• Data to use:
────────────────
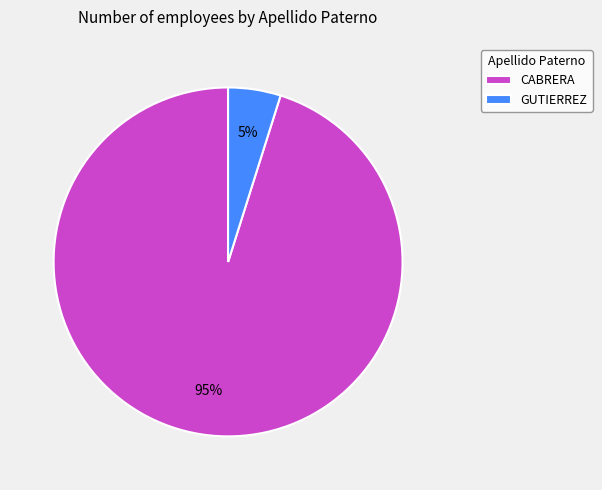

To the nearest percent, what portion does GUTIERREZ represent?

5%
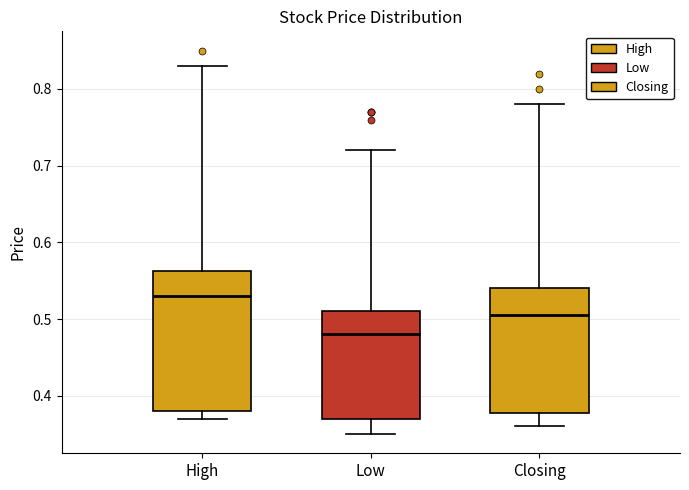

Reading left to right, transcribe this box plot: for each box, give where its median line is, the range the box spans, and where its two whiskers end, as read against the y-axis. The values are not printed on the chart, so give them approximately, as read against the axis.

High: median 0.53, box 0.38 to 0.56, whiskers 0.37 to 0.83
Low: median 0.48, box 0.37 to 0.51, whiskers 0.35 to 0.72
Closing: median 0.51, box 0.38 to 0.54, whiskers 0.36 to 0.78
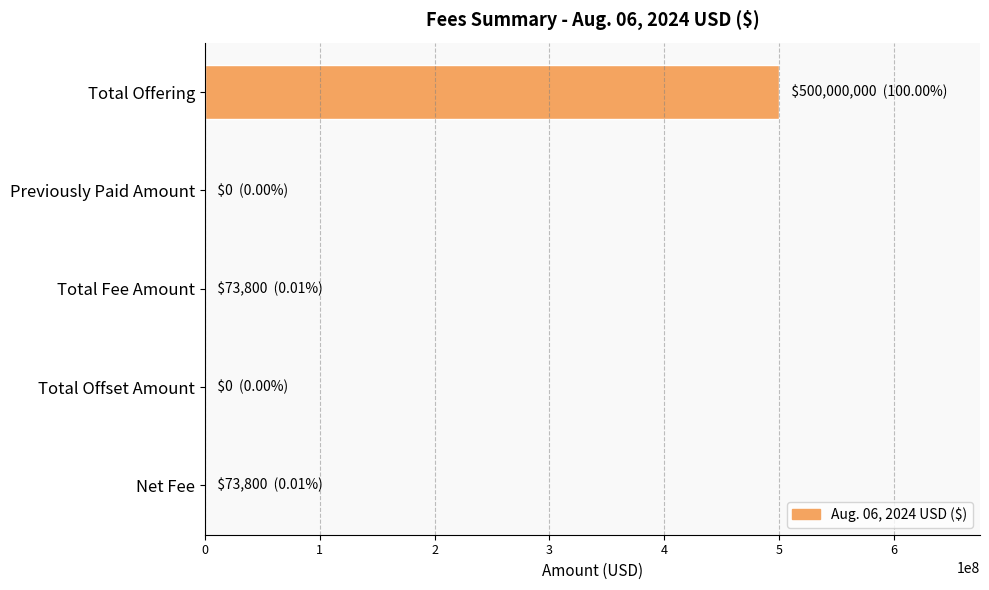

Is it true that the value at Total Offering is 104440782?

False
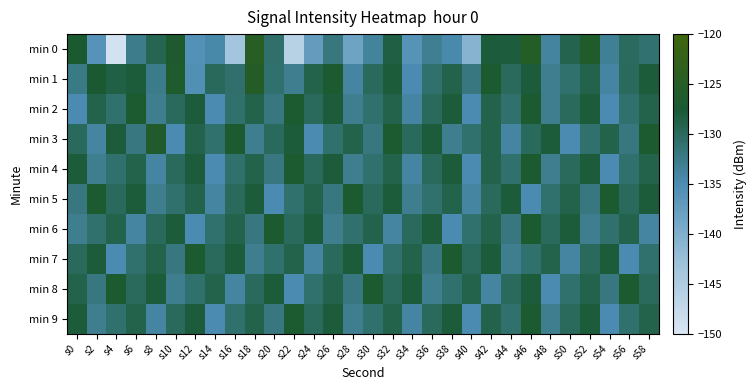

Which series has the largest total across all categories?

min 1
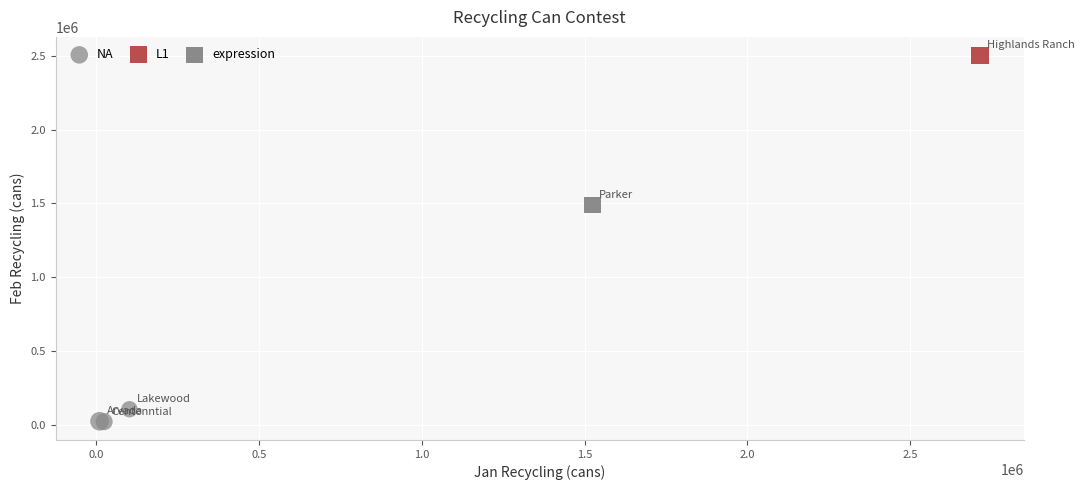

What are all the series names shown in the legend?

NA, L1, expression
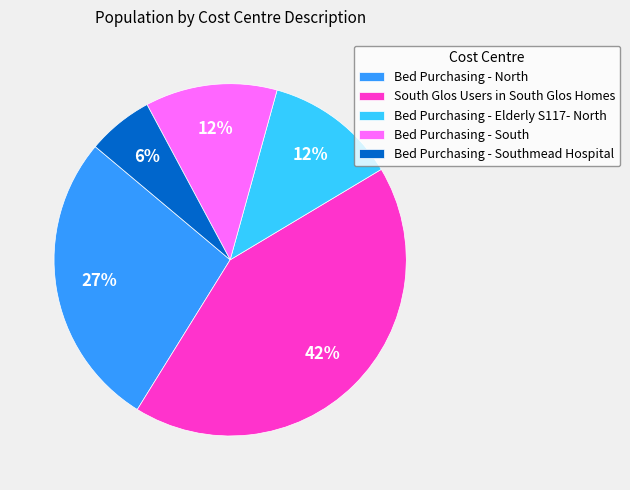

True or false: Bed Purchasing - Southmead Hospital accounts for 13% of the total.

False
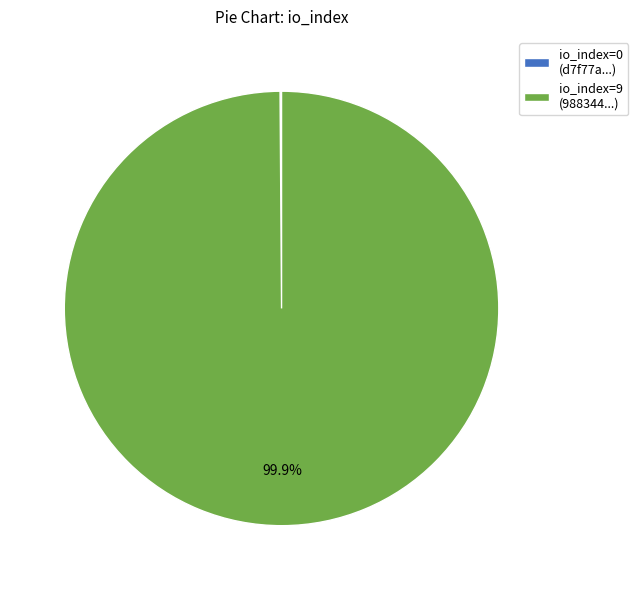

To the nearest percent, what is the average slice percentage?

50%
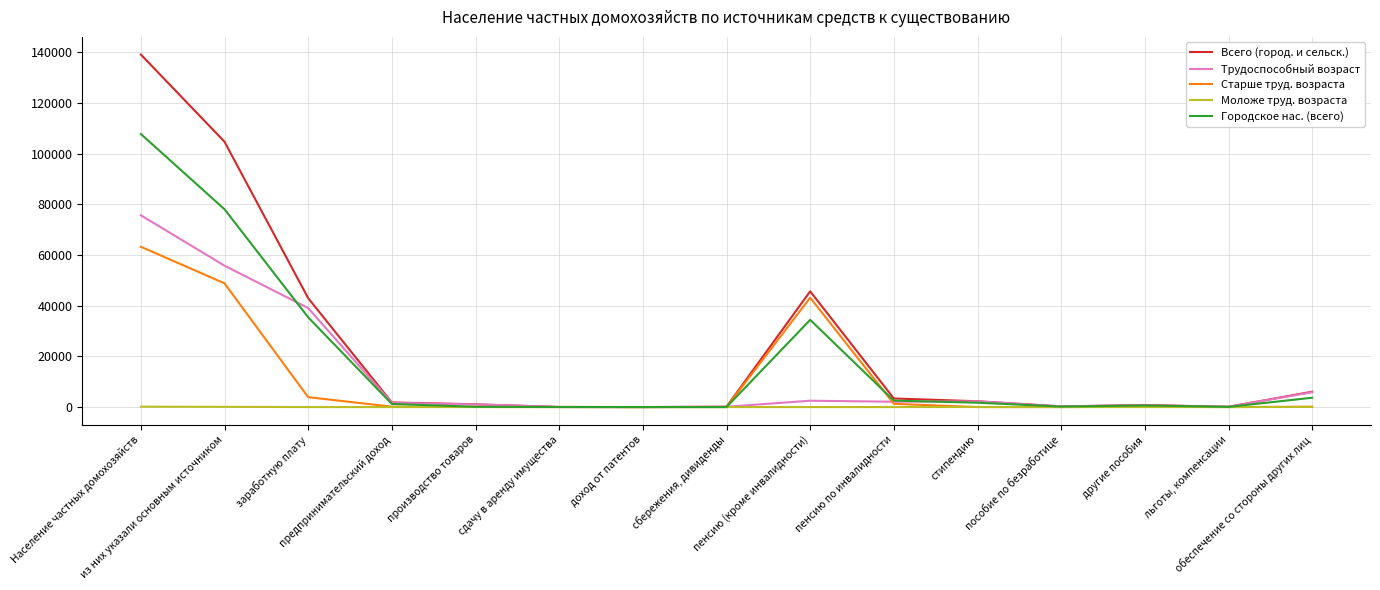

What is the maximum value for Моложе труд. возраста?

159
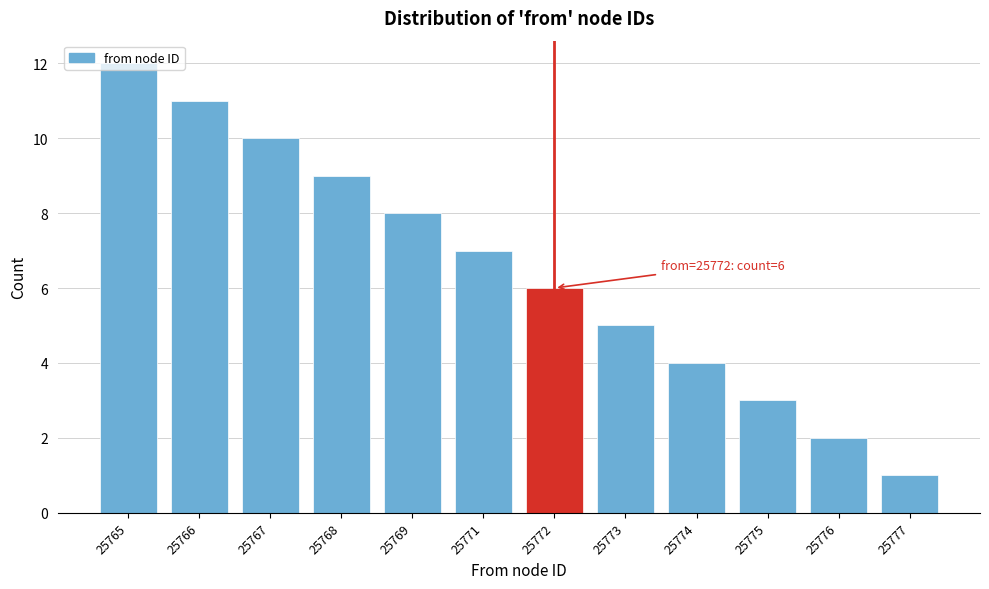

True or false: the data shows 4 at 25774.

True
────────────────
• Assigned task: Please express the lines of all the records above as a numbered list. Skip the blank lines and leave the pictures out.

• Output below:
1. To the nearest percent, what portion does GUTIERREZ represent?
2. 5%
3. Reading left to right, transcribe this box plot: for each box, give where its median line is, the range the box spans, and where its two whiskers end, as read against the y-axis. The values are not printed on the chart, so give them approximately, as read against the axis.
4. High: median 0.53, box 0.38 to 0.56, whiskers 0.37 to 0.83
5. Low: median 0.48, box 0.37 to 0.51, whiskers 0.35 to 0.72
6. Closing: median 0.51, box 0.38 to 0.54, whiskers 0.36 to 0.78
7. Is it true that the value at Total Offering is 104440782?
8. False
9. Which series has the largest total across all categories?
10. min 1
11. What are all the series names shown in the legend?
12. NA, L1, expression
13. True or false: Bed Purchasing - Southmead Hospital accounts for 13% of the total.
14. False
15. To the nearest percent, what is the average slice percentage?
16. 50%
17. What is the maximum value for Моложе труд. возраста?
18. 159
19. True or false: the data shows 4 at 25774.
20. True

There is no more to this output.